> _Requirement_: When you retype the records that follow, keep each word as it is and drop any pictures.

> _Records_:
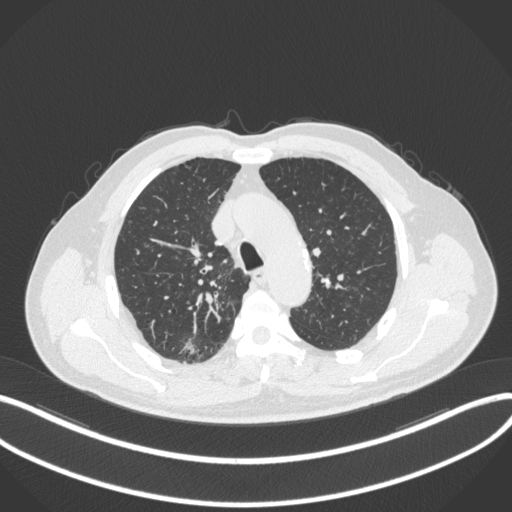
Chest CT, one axial slice; slice 276 of 366 in the series (ordered by position); reconstruction kernel B31f; 120 kVp; lung window (W 1500 / L -600 HU); 1 mm slice thickness; 512 × 512 image matrix. Patient: male, 69 years. From the clinical record (not read from this slice): clinical TNM (as recorded): T1b N0 M0; histopathological grade: G2-3.
Annotated regions visible in this slice (bounding box drawn by a radiologist):
- lung tumour (recorded histology: adenocarcinoma): box from (x=179, y=333) to (x=203, y=360) px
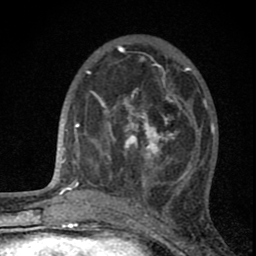
Breast MRI (dynamic contrast-enhanced), one axial slice. Slice 26 of 80 in the series (ordered by position). Cropped to one breast. Dynamic contrast-enhanced series, time point 2 of 8 at this slice position (early post-contrast). 1.5 T. TE 2.8 ms, TR 7.7 ms. 2 mm slice thickness. 256 × 256 image matrix, field of view 130 × 130 mm. Female patient.
Outlined on this slice (semi-automatic segmentation, software-assisted and operator-edited):
- enhancing-tissue mask used for the functional tumour volume (all voxels passing the contrast-enhancement thresholds inside the analysis volume; usually the tumour): bounding box <94,89,191,190> (left, top, right, bottom; pixels)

> _Expected answer_:
Chest CT, one axial slice; slice 276 of 366 in the series (ordered by position); reconstruction kernel B31f; 120 kVp; lung window (W 1500 / L -600 HU); 1 mm slice thickness; 512 × 512 image matrix. Patient: male, 69 years. From the clinical record (not read from this slice): clinical TNM (as recorded): T1b N0 M0; histopathological grade: G2-3.
Annotated regions visible in this slice (bounding box drawn by a radiologist):
- lung tumour (recorded histology: adenocarcinoma): box from (x=179, y=333) to (x=203, y=360) px
Breast MRI (dynamic contrast-enhanced), one axial slice. Slice 26 of 80 in the series (ordered by position). Cropped to one breast. Dynamic contrast-enhanced series, time point 2 of 8 at this slice position (early post-contrast). 1.5 T. TE 2.8 ms, TR 7.7 ms. 2 mm slice thickness. 256 × 256 image matrix, field of view 130 × 130 mm. Female patient.
Outlined on this slice (semi-automatic segmentation, software-assisted and operator-edited):
- enhancing-tissue mask used for the functional tumour volume (all voxels passing the contrast-enhancement thresholds inside the analysis volume; usually the tumour): bounding box <94,89,191,190> (left, top, right, bottom; pixels)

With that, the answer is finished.